● **What you are asked to do**
Reproduce the following data exactly, minus any images.

● **Information provided**

§ §

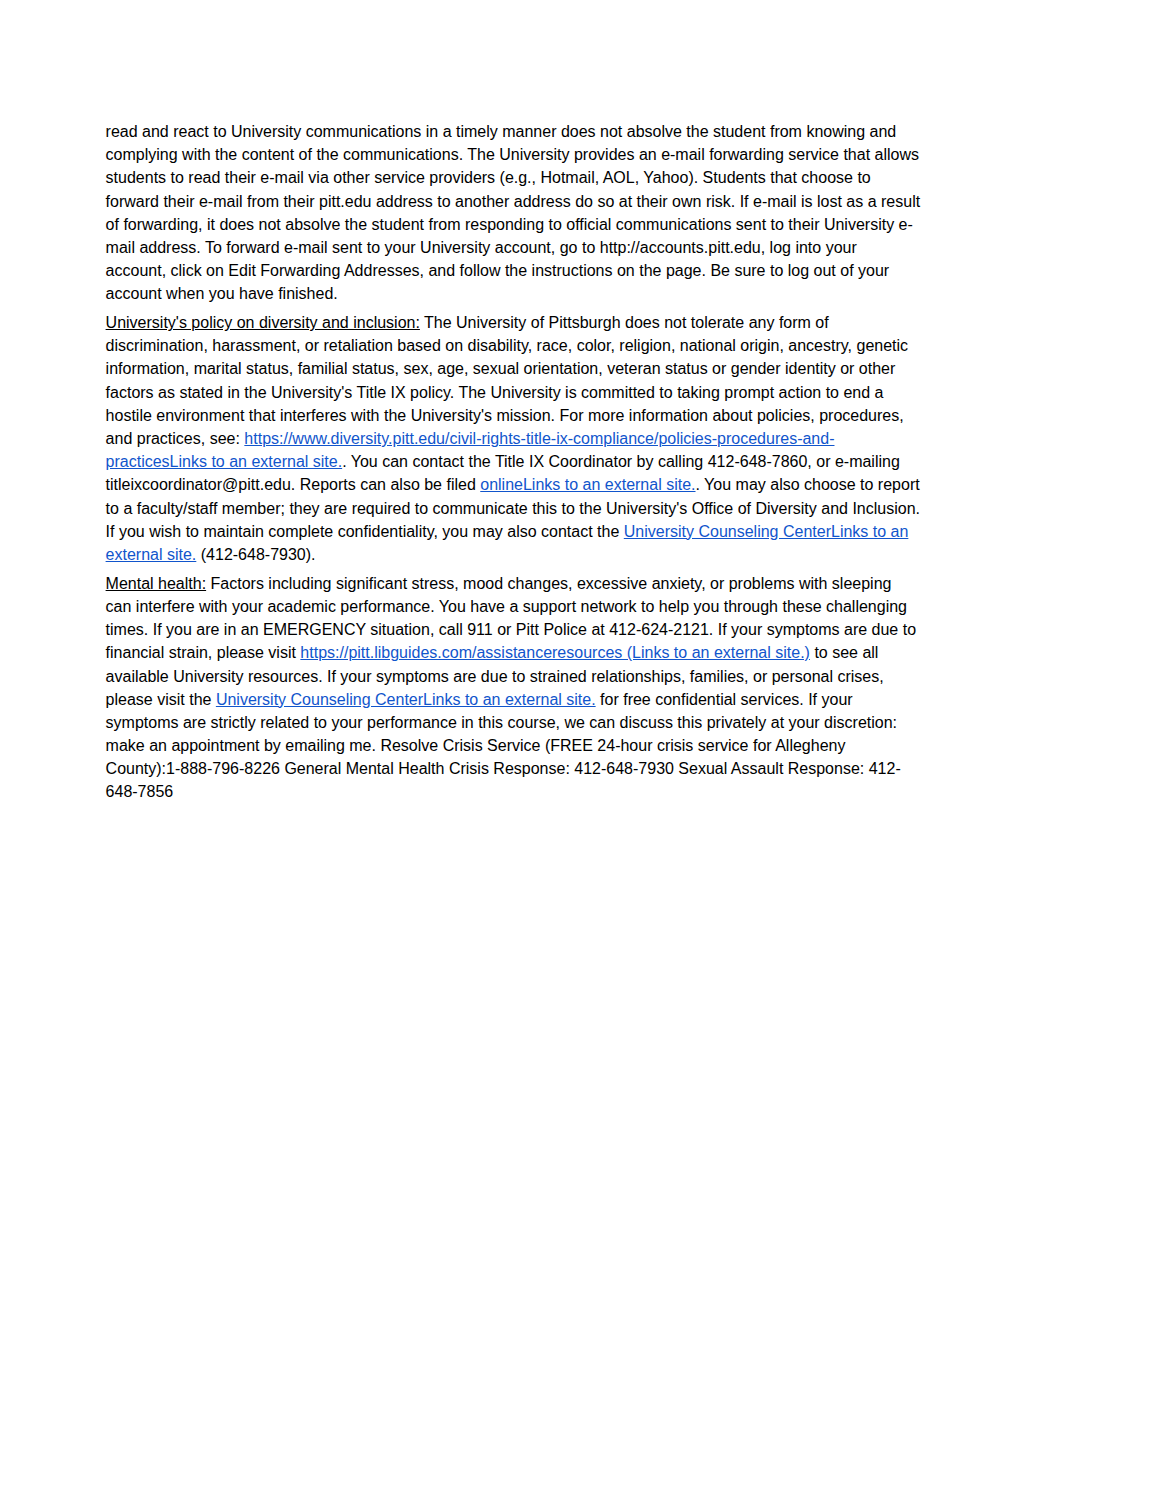read and react to University communications in a timely manner does not absolve the student from knowing and complying with the content of the communications. The University provides an e-mail forwarding service that allows students to read their e-mail via other service providers (e.g., Hotmail, AOL, Yahoo). Students that choose to forward their e-mail from their pitt.edu address to another address do so at their own risk. If e-mail is lost as a result of forwarding, it does not absolve the student from responding to official communications sent to their University e-mail address. To forward e-mail sent to your University account, go to http://accounts.pitt.edu, log into your account, click on Edit Forwarding Addresses, and follow the instructions on the page. Be sure to log out of your account when you have finished.
University's policy on diversity and inclusion: The University of Pittsburgh does not tolerate any form of discrimination, harassment, or retaliation based on disability, race, color, religion, national origin, ancestry, genetic information, marital status, familial status, sex, age, sexual orientation, veteran status or gender identity or other factors as stated in the University's Title IX policy. The University is committed to taking prompt action to end a hostile environment that interferes with the University's mission. For more information about policies, procedures, and practices, see: https://www.diversity.pitt.edu/civil-rights-title-ix-compliance/policies-procedures-and-practicesLinks to an external site.. You can contact the Title IX Coordinator by calling 412-648-7860, or e-mailing titleixcoordinator@pitt.edu. Reports can also be filed onlineLinks to an external site.. You may also choose to report to a faculty/staff member; they are required to communicate this to the University's Office of Diversity and Inclusion. If you wish to maintain complete confidentiality, you may also contact the University Counseling CenterLinks to an external site. (412-648-7930).
Mental health: Factors including significant stress, mood changes, excessive anxiety, or problems with sleeping can interfere with your academic performance. You have a support network to help you through these challenging times. If you are in an EMERGENCY situation, call 911 or Pitt Police at 412-624-2121. If your symptoms are due to financial strain, please visit https://pitt.libguides.com/assistanceresources (Links to an external site.) to see all available University resources. If your symptoms are due to strained relationships, families, or personal crises, please visit the University Counseling CenterLinks to an external site. for free confidential services. If your symptoms are strictly related to your performance in this course, we can discuss this privately at your discretion: make an appointment by emailing me. Resolve Crisis Service (FREE 24-hour crisis service for Allegheny County):1-888-796-8226 General Mental Health Crisis Response: 412-648-7930 Sexual Assault Response: 412-648-7856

§ §

● **Exercise result**
read and react to University communications in a timely manner does not absolve the student from knowing and complying with the content of the communications. The University provides an e-mail forwarding service that allows students to read their e-mail via other service providers (e.g., Hotmail, AOL, Yahoo). Students that choose to forward their e-mail from their pitt.edu address to another address do so at their own risk. If e-mail is lost as a result of forwarding, it does not absolve the student from responding to official communications sent to their University e-mail address. To forward e-mail sent to your University account, go to http://accounts.pitt.edu, log into your account, click on Edit Forwarding Addresses, and follow the instructions on the page. Be sure to log out of your account when you have finished.
University's policy on diversity and inclusion: The University of Pittsburgh does not tolerate any form of discrimination, harassment, or retaliation based on disability, race, color, religion, national origin, ancestry, genetic information, marital status, familial status, sex, age, sexual orientation, veteran status or gender identity or other factors as stated in the University's Title IX policy. The University is committed to taking prompt action to end a hostile environment that interferes with the University's mission. For more information about policies, procedures, and practices, see: https://www.diversity.pitt.edu/civil-rights-title-ix-compliance/policies-procedures-and-practicesLinks to an external site.. You can contact the Title IX Coordinator by calling 412-648-7860, or e-mailing titleixcoordinator@pitt.edu. Reports can also be filed onlineLinks to an external site.. You may also choose to report to a faculty/staff member; they are required to communicate this to the University's Office of Diversity and Inclusion. If you wish to maintain complete confidentiality, you may also contact the University Counseling CenterLinks to an external site. (412-648-7930).
Mental health: Factors including significant stress, mood changes, excessive anxiety, or problems with sleeping can interfere with your academic performance. You have a support network to help you through these challenging times. If you are in an EMERGENCY situation, call 911 or Pitt Police at 412-624-2121. If your symptoms are due to financial strain, please visit https://pitt.libguides.com/assistanceresources (Links to an external site.) to see all available University resources. If your symptoms are due to strained relationships, families, or personal crises, please visit the University Counseling CenterLinks to an external site. for free confidential services. If your symptoms are strictly related to your performance in this course, we can discuss this privately at your discretion: make an appointment by emailing me. Resolve Crisis Service (FREE 24-hour crisis service for Allegheny County):1-888-796-8226 General Mental Health Crisis Response: 412-648-7930 Sexual Assault Response: 412-648-7856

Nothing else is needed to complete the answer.